Going even further, Rutter's traces its roots to 167 acres in York County that the great grandson of William Penn, Springetts Penn, deeded to Andrew Rutter in 1747. Fast forward to 1921, George and Bud Rutter began selling milk from the family farm and Rutter's Dairy — then known as Crystal Spring Dairy — was established, according to Dairy Foods.
From its beginnings as home delivery business, Rutter's entered the convenience store space in the late 1960s before it fully pivoted to a retail player in the 1990s, Todd Rutter, president and third-generation Rutter family member, told the news outlet.
"I think a major turning point would have been the change in focus from home delivery to retail and wholesale customers," Rutter notes.

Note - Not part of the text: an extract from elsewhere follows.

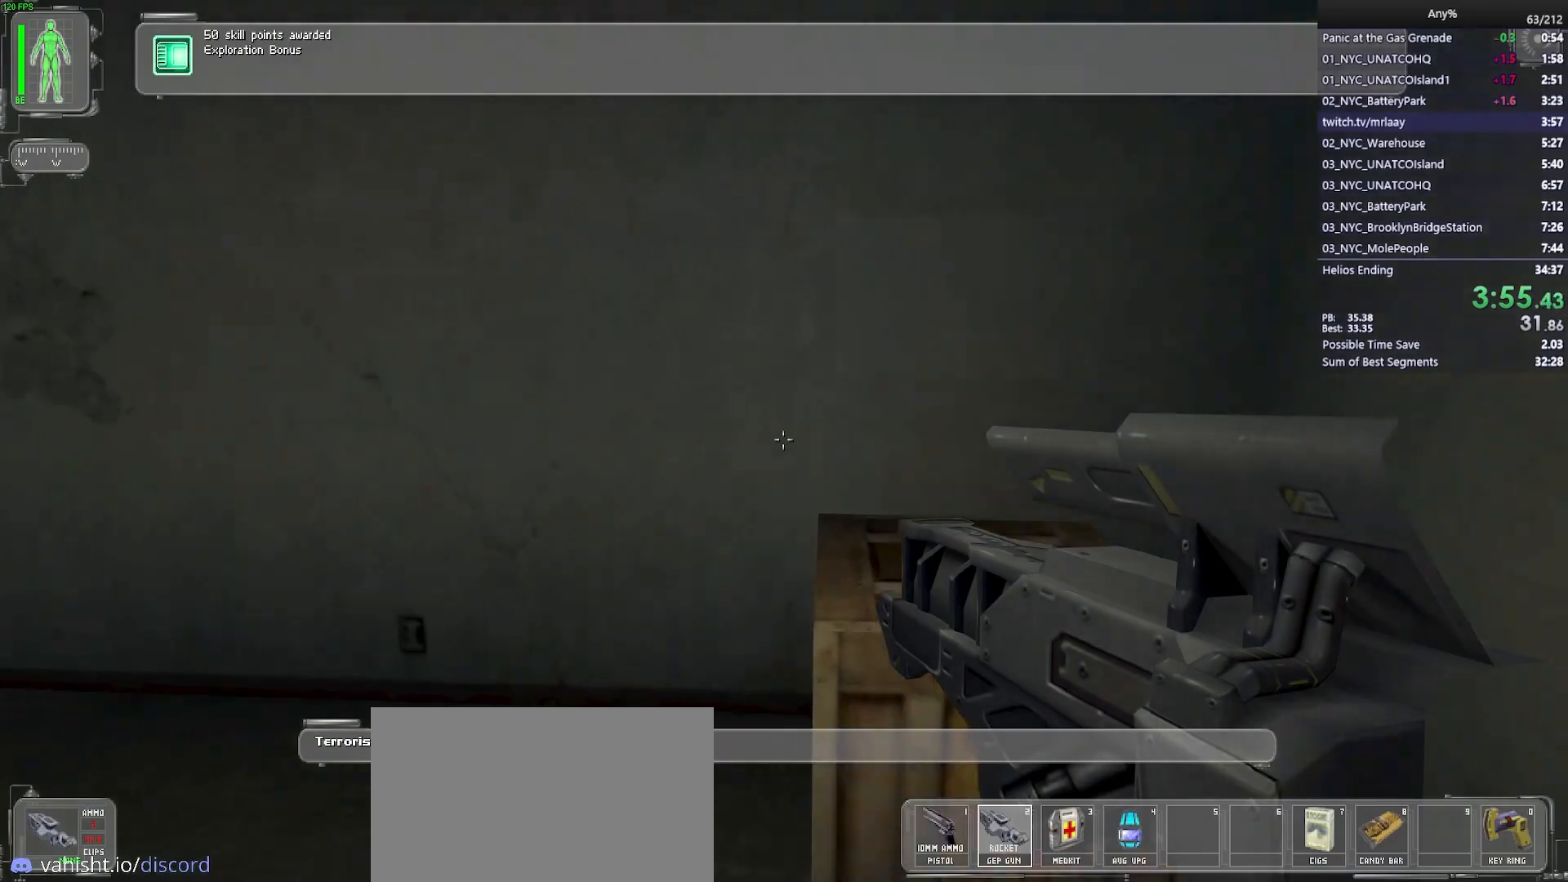
{"keys": ["w"], "mouse": ["left"], "events": [[67, "a", "down"], [250, "a", "up"], [433, "mouse_left", "down"]]}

Today, Rutter's Dairy produces more than 100 SKUs in the fluid milk, tea and juice segments, Rick Miller, sales and marketing director, told Dairy Foods.
Among its popular beverages is Chocolate Peanut Butter milk, which was originally as a limited-time offer before becoming a permanent item in the cooler.
"We could not make [the Chocolate Peanut Butter milk] fast enough. And then we ran out of ingredients and labels for our limited-time offer, and people were very sad," Miller said. "So we retooled, and six months later, we brought it out as an everyday standard item in two sizes."
Rutter's chocolate milk is another favorite with its customers.
In addition to serving its Rutter's convenience stores, the dairy supplies products to other c-stores, schools, nursing homes, foodservice outlets and colleges, the report noted.
A key aspect of Rutter's Dairy operation is its local milk source and the freshness of its products, Miller said.
As it hits the century mark, York-based Rutter's operates 79 c-stores in Pennsylvania, Maryland and West Virginia. It is also gearing up for aggressive growth in 2021, with plans to spend more than $100 million allocated to new-builds and remodeling existing convenience stores, as Convenience Store News previously reported.
It opened its first ground-up build for 2021 on March 16 in Gap, Pa.